A QALY system with varying maximum values is used around the world, including in Canada, England, Ireland, and the Netherlands, Roland reports. Those countries use the QALY calculations to determine which drugs should be covered by government-funded health systems and how much they should cost.
This gives government buyers a large amount of leverage in price negotiations over drugmakers, Roland reports, and the practice has been proven to be effective at lowering drug prices. However, the practice also can deprive patients of new drugs if the maximum prices are above what the government is willing to pay.
That's part of the reason why the Obama administration banned the use of QALYs in Medicare under the Affordable Care Act. The Trump administration has been similarly wary of using QALYs, but is considering a proposal to tie certain U.S. drug prices to those paid elsewhere worldwide, which likely would include some countries that use QALYs, Roland reports.
Steve Miller, chief clinical officer at Cigna, noted that there's historically been a cultural difference between the United States and other countries on drug prices. "This is America not wanting to put a value on the price of life," Miller said.
Some drugmakers argue that QALYs don't take into account the novelty of new medicines or their effect on the lives of caregivers along with patients. They also argue that the values used in QALY calculations are arbitrary.
However, Michael Sherman, CMO at Harvard Pilgrim Health Care, said he welcomes the use of QALYs. "We are [already] putting a price on a year of life," he said. "We just let the pharmaceutical companies choose it."
ICER for its part has found QALY to be an effective way to lower drug prices in the United States, Roland reports.
A spokesperson for ICER said that, before each report, the organization works with manufacturers, patient advocacy groups, and providers, and seeks public comment and shares its economic models with drugmakers. The spokesperson added that the reports do eventually appear in peer-reviewed journals.
According to Roland, while many insurance pharmaceutical companies continue to pan the QALY approach, others are beginning to integrate the approach into their practices and relying on the ICER reports for price comparisons.
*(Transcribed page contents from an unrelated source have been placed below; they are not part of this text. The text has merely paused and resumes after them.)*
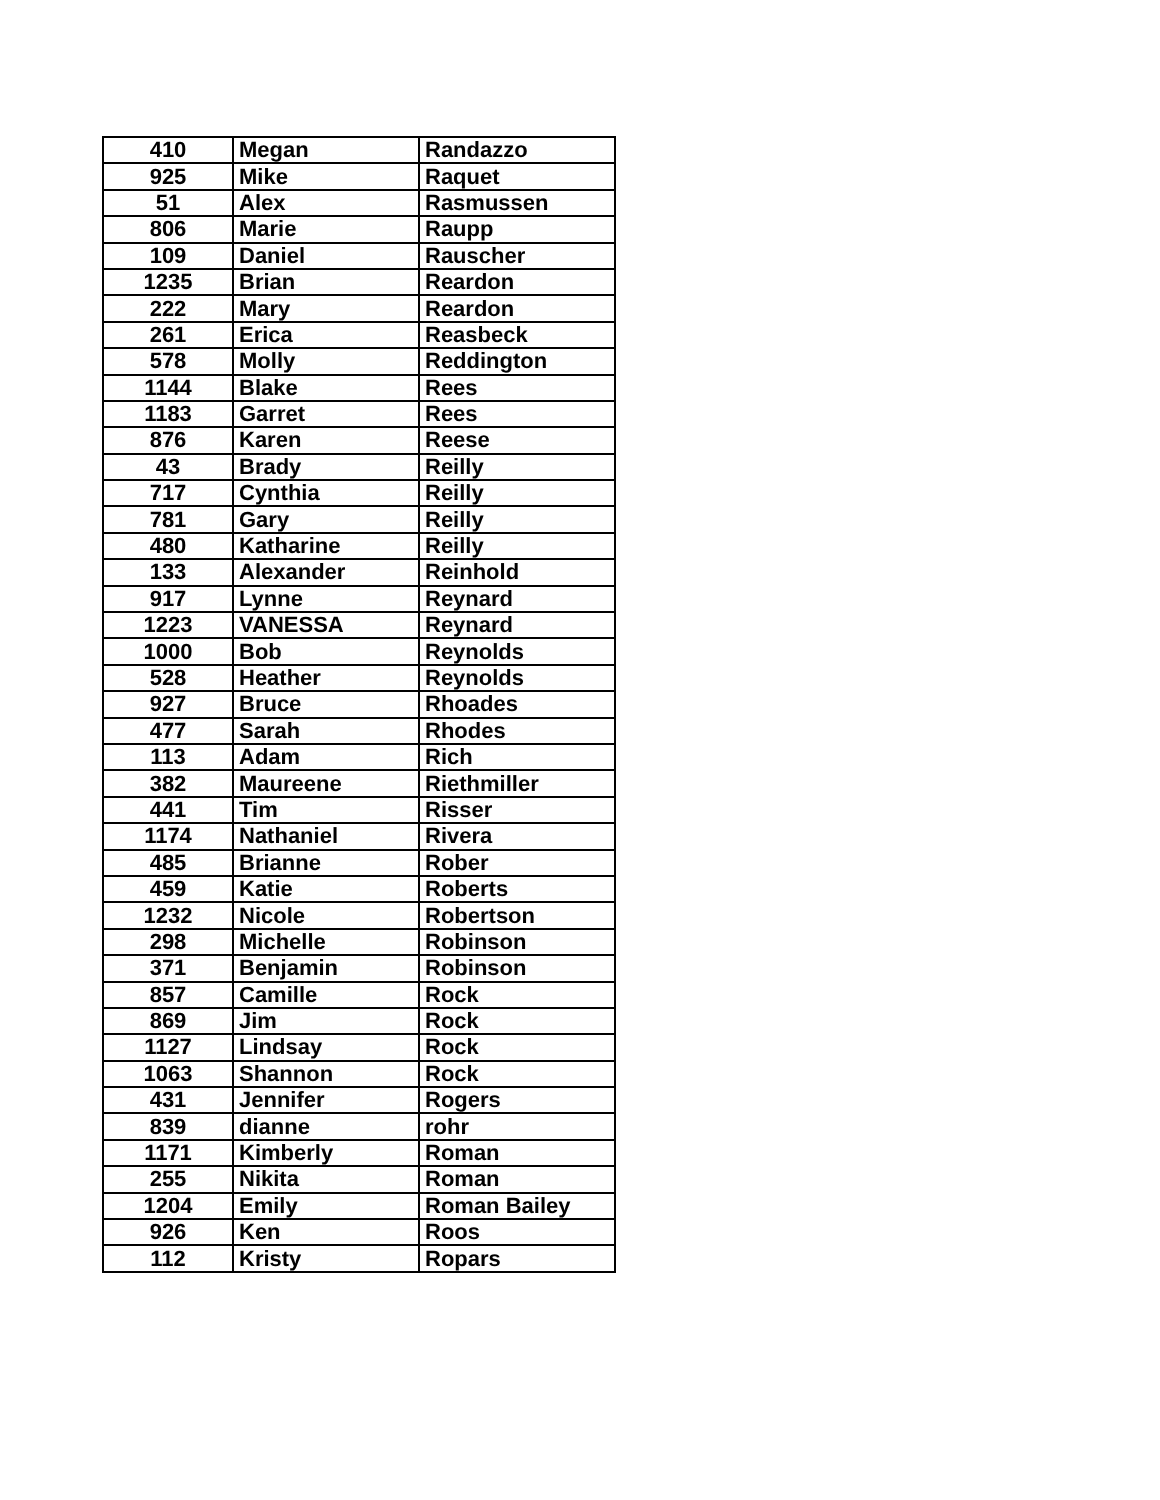| 410 | Megan | Randazzo |
| 925 | Mike | Raquet |
| 51 | Alex | Rasmussen |
| 806 | Marie | Raupp |
| 109 | Daniel | Rauscher |
| 1235 | Brian | Reardon |
| 222 | Mary | Reardon |
| 261 | Erica | Reasbeck |
| 578 | Molly | Reddington |
| 1144 | Blake | Rees |
| 1183 | Garret | Rees |
| 876 | Karen | Reese |
| 43 | Brady | Reilly |
| 717 | Cynthia | Reilly |
| 781 | Gary | Reilly |
| 480 | Katharine | Reilly |
| 133 | Alexander | Reinhold |
| 917 | Lynne | Reynard |
| 1223 | VANESSA | Reynard |
| 1000 | Bob | Reynolds |
| 528 | Heather | Reynolds |
| 927 | Bruce | Rhoades |
| 477 | Sarah | Rhodes |
| 113 | Adam | Rich |
| 382 | Maureene | Riethmiller |
| 441 | Tim | Risser |
| 1174 | Nathaniel | Rivera |
| 485 | Brianne | Rober |
| 459 | Katie | Roberts |
| 1232 | Nicole | Robertson |
| 298 | Michelle | Robinson |
| 371 | Benjamin | Robinson |
| 857 | Camille | Rock |
| 869 | Jim | Rock |
| 1127 | Lindsay | Rock |
| 1063 | Shannon | Rock |
| 431 | Jennifer | Rogers |
| 839 | dianne | rohr |
| 1171 | Kimberly | Roman |
| 255 | Nikita | Roman |
| 1204 | Emily | Roman Bailey |
| 926 | Ken | Roos |
| 112 | Kristy | Ropars |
For example, Switzerland-based Novartis AG set the price of its gene therapy Zolgensma at a limit set by ICER. Dave Lennon, president of the unit in Novartis that makes the drug, said ICER has increased transparency in drug-price analysis.
Similarly, last year Sanofi SA, based in France, and Regeneron Pharmaceuticals, based in the United States, dropped the price of their cholesterol drug Praluent to line up with ICER's recommendations. Kyle Hvidsten, head of global health economics and value assessment at Sanofi, said, "ICER's independent view of value was something we were willing to align with"
Pharmacy benefit manager CVS Caremark has also started offering self-insured employers a list of medicines that exclude drugs with a per-QALY cost of more than $100,000 unless the drugs are considered to be breakthroughs, Roland reports.
Troy Brennan, CMO for CVS Health, said, "People are finding the QALY concept to be more and more acceptable" (Roland, Wall Street Journal, 11/4).